Medeniyetler durağı: Antakya, Hatay ve The Museum Hotel

Merjam Yazar: Merjam 11 Kasım 2022

Bu haberi arkadaşlarınla hemen paylaş!

Uzun süren yaz tatili okulların açılma telaşıyla son bulurken bazılarımız için serin iklimler yeni rotalar demek oluyor. Ülkemiz çok bereketli ve çok özel mirasları aktarıyor bize. Doğudan Batı’ya Güney’den Kuzey’e nereye yolumuzu çevirsek ruhumuzun huzur bulmaması imkânsız!

Medeniyetler durağı: Antakya, Hatay ve The Museum Hotel

Bu gün sizlerle birbirine çok yakın ama her biri Mezopotamya’ya tekrar tekrar âşık olmanızı sağlayacak iki harika şehri anlatacağım.

İlk durağımız tüm medeniyetlerin beşiği “Hatay”.

Uzun zaman ajandamda olan Museum Otel Antakya ile başlamak istiyorum. Gitmeden önce araştırma yaptım ve gördüğüm her resim okuduğum her bilgi merakımı daha da arttırdı. Beklentim artık çok yüksekti o yüzden hayal kırıklığı yaşamamak için kendimi hazırladım. Hataya ilk gelişimdi. Bol bol humus yiyecek kokulu kömbeler tadacak künefecileri gezecek ve birazda tarihi anıtları ziyaret edecektim. Mozaiklerle ruhumu zenginleştirip dolu dolu üç günün sonrasında ayrılacaktım bu büyülü şehirden.

Öyle olmadı. Çok uzun zamandır seyahatlerimi birlikte organize ettiğim değerli Arkadaşım Meltem Telatarı aradım ve önerilerini rica ettiğimde bana bölgenin en değerli rehberi Müslüm Çoban’a yönlendirdi. Onunla randevulaşmadan önce Necmi Asfuroğlu Arkeoloji Müzesi’ne gelmememi ayrıca Museum Otel’de mutlaka kalmam için beni sıkıca uyardı. Müslüm beyi aradım. Kendisiyle en son Göbeklitepe’yi gezmiştik hemen hatırladı. Havaalanında buluşup bölgeyi gezmeye başladık.

Ne yapılacak: Seçilmiş bölümde yazar, Meltem Telatar'dan öneri istediğinde hangi rehbere yönlendiriliyor?

Kaynaktan alıntı:
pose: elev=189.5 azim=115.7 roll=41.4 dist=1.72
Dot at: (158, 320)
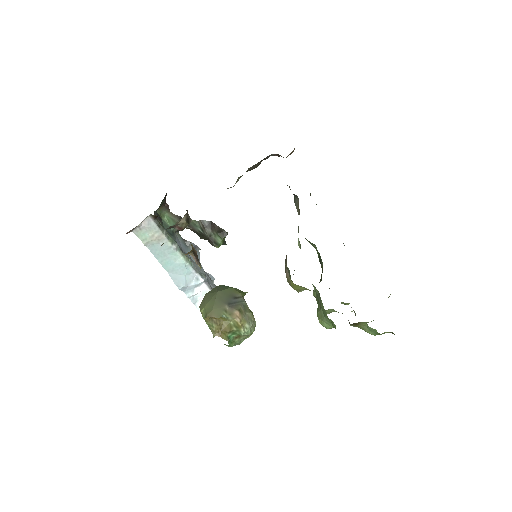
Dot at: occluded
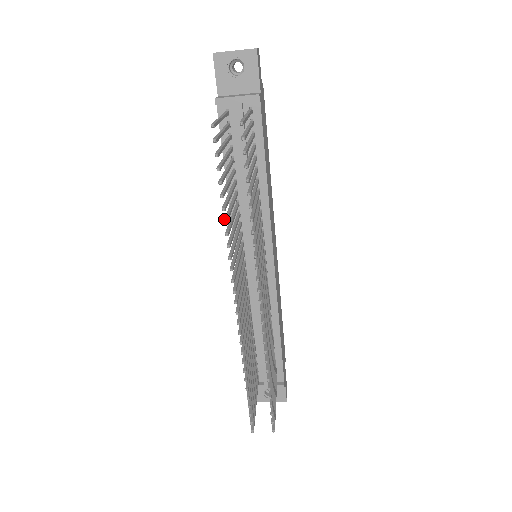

Yanıt: Bölgenin en değerli rehberi olarak anılan Müslüm Çoban'a.